Secrets Management

Working with secret configuration data within CloudTruth.

What are Secrets? 🔒

Secrets are a subset of configuration data which are considered sensitive, and thus require special handling. Secrets are typically credentials such as passwords, tokens, and keys used to authenticate access to accounts, systems, and other sensitive digital assets.

How does CloudTruth manage secrets?

Secrets are stored in your organizations dedicated Vault that is created when you first setup your CloudTruth organization. Vault is managed as a service by CloudTruth and only you will have access to the contents of your isolated Vault.

Data encrypted at Rest

All configuration data is encrypted at rest. This means that configuration data is protected while stored within CloudTruth, separated from the keys used to encrypt the data.

Data encrypted in Transit

Configuration data is also encrypted in transit. This means that all data moving in and out of CloudTruth via the API and CLI is encrypted before being sent, authenticated at endpoints, and decrypted after being received.

Principle of least privilege

In addition to using encryption mechanisms for protecting data, CloudTruth employs the principle of least privilege. This means that users are granted the minimum level of access required to perform a specific task. When integrating with external configuration sources, such as AWS S3 or SSM Parameter store, the minimum level of access is requested.

Restricted access for sensitive data

In addition to the standard mechanisms used to protect all configuration data, CloudTruth provides the ability to restrict access to especially sensitive data.

When parameters are created, they can optionally be marked as 'secret'.

Values for Parameters created with the 'secret' option will not be displayed by default in the parameter list or details page.

Using this option prevents the unnecessary display of sensitive data when performing routine configuration tasks.

▸ Required action: Rewrite the part of the secrets management text from "All configuration data is" up to and including "encrypt the data.", changing "stored" to "kept".

[Extracted data entries]
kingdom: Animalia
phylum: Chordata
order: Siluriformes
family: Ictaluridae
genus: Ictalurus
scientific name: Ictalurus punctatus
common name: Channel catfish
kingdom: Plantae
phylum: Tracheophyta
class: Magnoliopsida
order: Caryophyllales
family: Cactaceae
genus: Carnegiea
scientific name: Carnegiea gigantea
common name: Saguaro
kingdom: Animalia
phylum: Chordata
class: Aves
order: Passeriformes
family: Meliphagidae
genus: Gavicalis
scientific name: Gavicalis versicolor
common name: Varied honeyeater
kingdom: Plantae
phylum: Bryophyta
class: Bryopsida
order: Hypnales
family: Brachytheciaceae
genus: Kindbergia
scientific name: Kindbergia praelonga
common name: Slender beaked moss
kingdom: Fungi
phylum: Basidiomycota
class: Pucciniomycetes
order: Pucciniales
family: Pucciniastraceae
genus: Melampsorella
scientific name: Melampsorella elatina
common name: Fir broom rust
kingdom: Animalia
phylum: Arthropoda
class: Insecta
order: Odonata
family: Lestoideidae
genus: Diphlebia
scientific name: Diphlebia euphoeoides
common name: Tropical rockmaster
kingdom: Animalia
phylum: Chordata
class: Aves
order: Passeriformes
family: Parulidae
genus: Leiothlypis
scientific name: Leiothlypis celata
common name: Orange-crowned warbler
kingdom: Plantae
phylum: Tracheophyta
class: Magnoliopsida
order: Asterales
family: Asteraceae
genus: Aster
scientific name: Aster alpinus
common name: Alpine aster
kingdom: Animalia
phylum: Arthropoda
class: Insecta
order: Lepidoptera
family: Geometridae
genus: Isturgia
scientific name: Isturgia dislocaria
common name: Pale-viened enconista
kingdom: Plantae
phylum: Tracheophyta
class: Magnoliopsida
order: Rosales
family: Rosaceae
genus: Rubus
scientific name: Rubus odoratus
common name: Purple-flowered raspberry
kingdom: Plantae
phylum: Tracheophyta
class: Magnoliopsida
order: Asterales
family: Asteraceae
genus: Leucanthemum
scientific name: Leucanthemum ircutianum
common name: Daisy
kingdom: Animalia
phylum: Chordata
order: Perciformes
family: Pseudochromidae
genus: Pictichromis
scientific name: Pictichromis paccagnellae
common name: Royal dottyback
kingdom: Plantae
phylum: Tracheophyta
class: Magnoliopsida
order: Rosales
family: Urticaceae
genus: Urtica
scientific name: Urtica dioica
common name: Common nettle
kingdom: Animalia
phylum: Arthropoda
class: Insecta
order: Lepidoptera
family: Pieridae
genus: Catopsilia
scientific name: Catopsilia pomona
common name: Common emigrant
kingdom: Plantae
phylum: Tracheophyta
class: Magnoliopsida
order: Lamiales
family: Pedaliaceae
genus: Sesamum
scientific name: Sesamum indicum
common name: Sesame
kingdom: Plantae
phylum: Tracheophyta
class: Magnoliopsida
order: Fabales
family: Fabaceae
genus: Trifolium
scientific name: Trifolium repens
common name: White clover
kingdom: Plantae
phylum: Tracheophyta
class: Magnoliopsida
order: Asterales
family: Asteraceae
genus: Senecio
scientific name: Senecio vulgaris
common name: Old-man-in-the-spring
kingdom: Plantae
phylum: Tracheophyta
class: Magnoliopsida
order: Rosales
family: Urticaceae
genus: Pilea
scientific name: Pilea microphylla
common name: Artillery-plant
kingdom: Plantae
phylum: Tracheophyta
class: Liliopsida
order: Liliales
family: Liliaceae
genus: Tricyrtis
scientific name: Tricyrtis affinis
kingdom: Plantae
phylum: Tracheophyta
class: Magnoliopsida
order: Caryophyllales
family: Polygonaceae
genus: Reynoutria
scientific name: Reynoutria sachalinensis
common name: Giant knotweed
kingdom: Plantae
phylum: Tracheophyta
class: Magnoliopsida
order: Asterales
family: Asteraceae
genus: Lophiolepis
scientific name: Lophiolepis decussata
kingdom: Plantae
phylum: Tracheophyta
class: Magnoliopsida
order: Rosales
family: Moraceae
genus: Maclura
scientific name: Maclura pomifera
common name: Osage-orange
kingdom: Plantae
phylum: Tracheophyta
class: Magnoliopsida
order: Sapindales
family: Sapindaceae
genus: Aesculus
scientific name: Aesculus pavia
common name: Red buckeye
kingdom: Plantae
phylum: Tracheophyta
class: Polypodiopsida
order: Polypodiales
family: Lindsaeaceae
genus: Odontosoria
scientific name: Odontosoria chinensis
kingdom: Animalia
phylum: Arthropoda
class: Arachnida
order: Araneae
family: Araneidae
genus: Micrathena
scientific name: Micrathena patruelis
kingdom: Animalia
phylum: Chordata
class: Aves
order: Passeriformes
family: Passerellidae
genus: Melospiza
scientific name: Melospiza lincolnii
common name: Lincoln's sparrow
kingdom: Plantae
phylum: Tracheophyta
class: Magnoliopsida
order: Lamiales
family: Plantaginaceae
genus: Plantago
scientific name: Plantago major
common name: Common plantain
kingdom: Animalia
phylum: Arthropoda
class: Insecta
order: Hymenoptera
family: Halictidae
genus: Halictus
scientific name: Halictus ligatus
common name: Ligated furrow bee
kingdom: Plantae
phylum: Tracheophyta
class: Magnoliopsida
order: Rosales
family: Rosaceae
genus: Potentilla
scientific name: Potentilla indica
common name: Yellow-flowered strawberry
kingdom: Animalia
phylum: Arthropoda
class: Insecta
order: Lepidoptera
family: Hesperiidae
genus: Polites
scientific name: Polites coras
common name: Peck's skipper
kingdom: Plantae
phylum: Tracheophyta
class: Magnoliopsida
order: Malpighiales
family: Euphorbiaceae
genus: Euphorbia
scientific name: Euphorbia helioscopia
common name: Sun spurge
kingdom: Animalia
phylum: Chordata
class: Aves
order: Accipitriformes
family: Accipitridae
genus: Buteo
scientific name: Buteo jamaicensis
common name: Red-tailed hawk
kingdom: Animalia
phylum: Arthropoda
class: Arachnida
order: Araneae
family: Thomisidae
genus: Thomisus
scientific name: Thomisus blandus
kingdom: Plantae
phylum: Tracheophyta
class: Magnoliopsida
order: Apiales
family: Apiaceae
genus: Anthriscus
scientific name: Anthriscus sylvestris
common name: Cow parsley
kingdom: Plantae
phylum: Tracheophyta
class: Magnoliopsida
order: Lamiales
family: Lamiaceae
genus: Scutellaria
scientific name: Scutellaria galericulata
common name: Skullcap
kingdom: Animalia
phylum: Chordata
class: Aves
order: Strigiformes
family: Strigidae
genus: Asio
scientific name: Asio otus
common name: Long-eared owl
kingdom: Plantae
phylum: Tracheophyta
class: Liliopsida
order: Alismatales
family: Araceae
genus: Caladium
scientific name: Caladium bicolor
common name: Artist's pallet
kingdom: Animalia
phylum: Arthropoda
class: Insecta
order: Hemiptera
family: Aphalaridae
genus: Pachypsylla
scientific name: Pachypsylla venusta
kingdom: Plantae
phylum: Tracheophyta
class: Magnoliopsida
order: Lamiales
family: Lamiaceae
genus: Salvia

▸ Written response:
All configuration data is encrypted at rest. This means that configuration data is protected while kept within CloudTruth, separated from the keys used to encrypt the data.